A few minutes pass by before I hear Gunner answer, “Powerhouse. What’s up, man?”

“It may be nothing, but–”

“Your gut is telling you something else.” Gun finishes my hanging sentence for me.

“Exactly. Listen, I was sitting outside of Aspen’s studio, checking up on the ladies making sure everything is on the up-and-up when I noticed a vehicle moving past at a slow rate scoping out the place. It made the hair on the back of my neck stand up on end. Did what I could to get as much shit as I could so we can hunt the fucker down.”

“Give me a sec to grab some shit so I can write this information down.” I can hear the rollers of his chair and the rustling of paper in the background as he gathers materials. “Tell me what you’ve got, and we’ll get our man on the inside at the transportation office to check into it for us,” Kruger demands. “Ready when you are.”

Recalling every detail I can remember I state, “Black sedan, four doors. One occupant, the driver, small in stature, probably female, didn’t get a close look. License plate XJG 443. It had one of those stickers from a rental car agency. Urban Rentals, I believe. It was their logo brand I saw on the back windshield as it passed by.”

“We’ll get a man to head there now and politely ask for the name of the driver and any information they have on the driver. If they didn’t use a fake, we’ll know who it is in a few hours,” Gunner supplies.

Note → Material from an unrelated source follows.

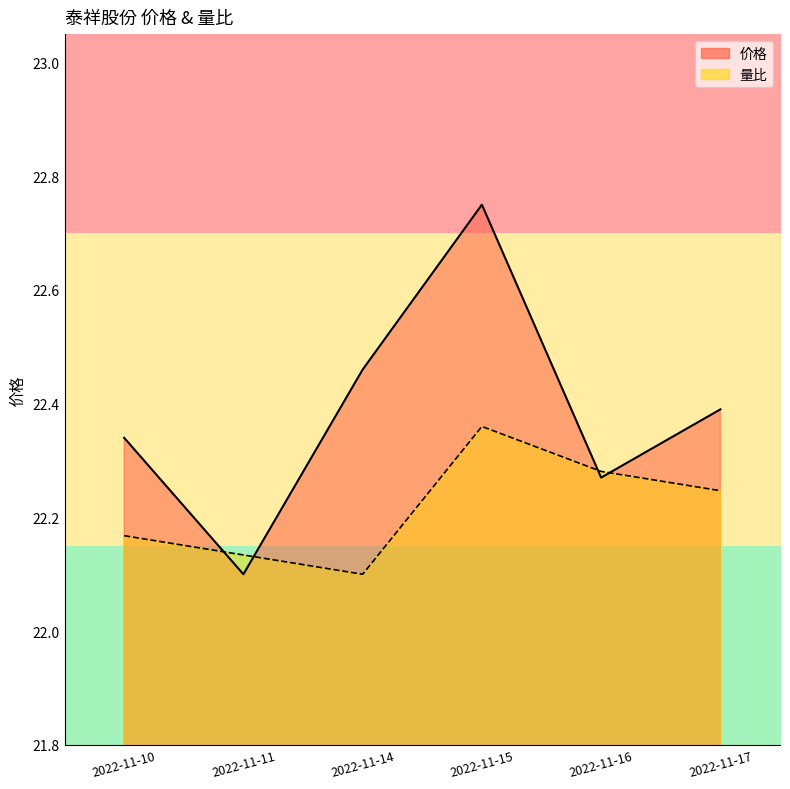

Reading right to left, what are all the values shown in this chart?

价格_line: 2022-11-17=22.4	2022-11-16=22.3	2022-11-15=22.8	2022-11-14=22.5	2022-11-11=22.1	2022-11-10=22.3
量比_line: 2022-11-17=22.2	2022-11-16=22.3	2022-11-15=22.4	2022-11-14=22.1	2022-11-11=22.1	2022-11-10=22.2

“Do y’all want me to stay here and keep an eye on things?” I ask my pres and VP. Not like I was actually planning to go anywhere, but I figure I should ask.

“Yeah, we take no chances with our women and children. Keep them safe or it’s your head, Powerhouse,” Kruger grunts.

“Will do,” I convey before hanging up the phone. No time for pleasantries, I’ve got to watch over my charges and make sure they return home without a hair out of place.